- _What is expected_
Each line from the one containing "List each element's" through the last line of the material below is to be transcribed exactly, with nothing else included.

- _Given records_
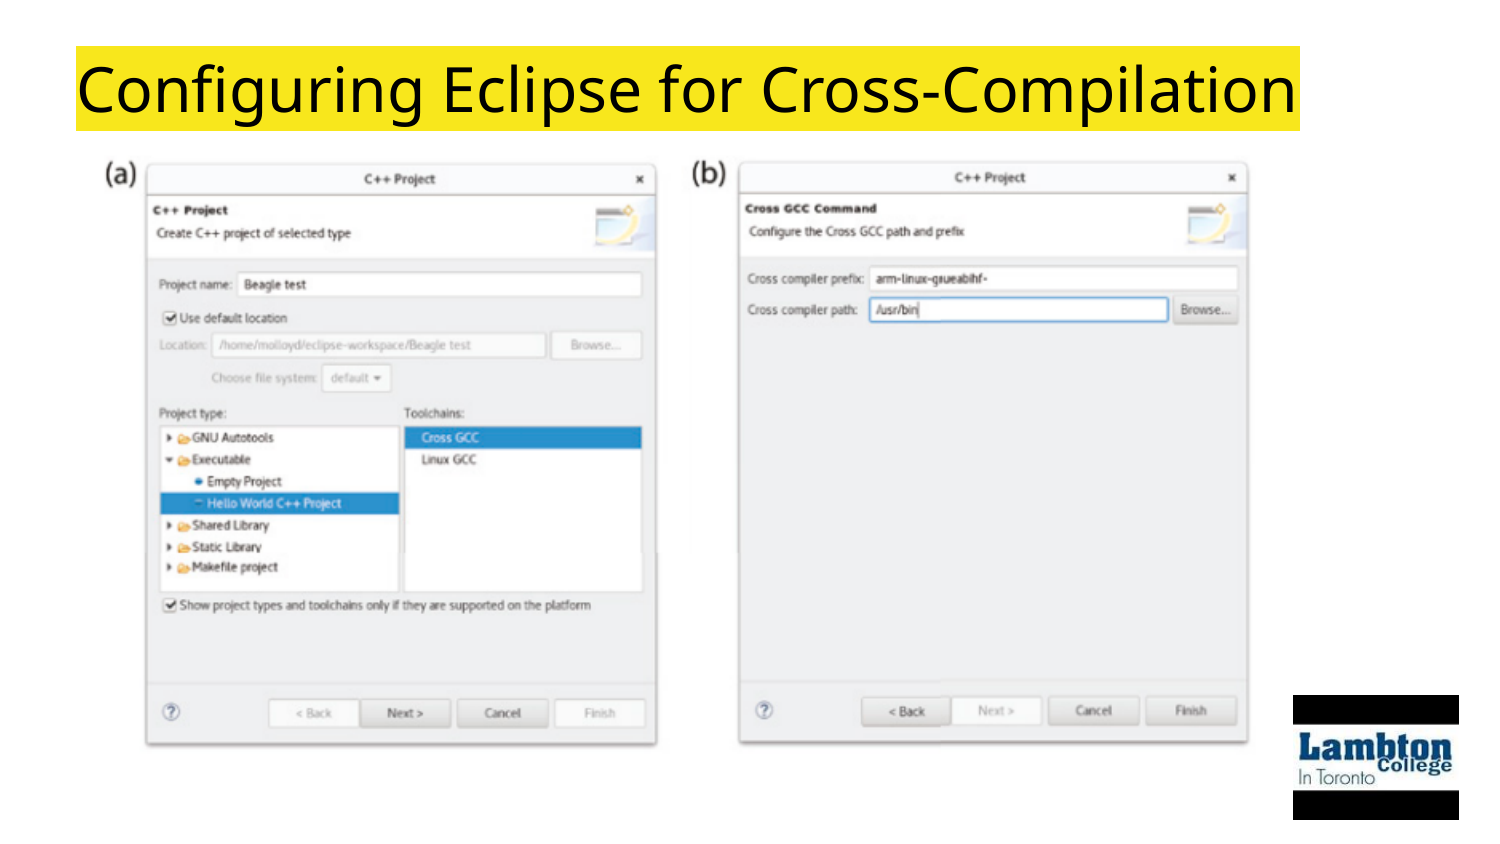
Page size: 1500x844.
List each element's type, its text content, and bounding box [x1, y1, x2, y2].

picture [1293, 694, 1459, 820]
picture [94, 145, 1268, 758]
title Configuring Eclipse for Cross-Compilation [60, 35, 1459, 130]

- _Exercise response_
List each element's type, its text content, and bounding box [x1, y1, x2, y2].

picture [1293, 694, 1459, 820]
picture [94, 145, 1268, 758]
title Configuring Eclipse for Cross-Compilation [60, 35, 1459, 130]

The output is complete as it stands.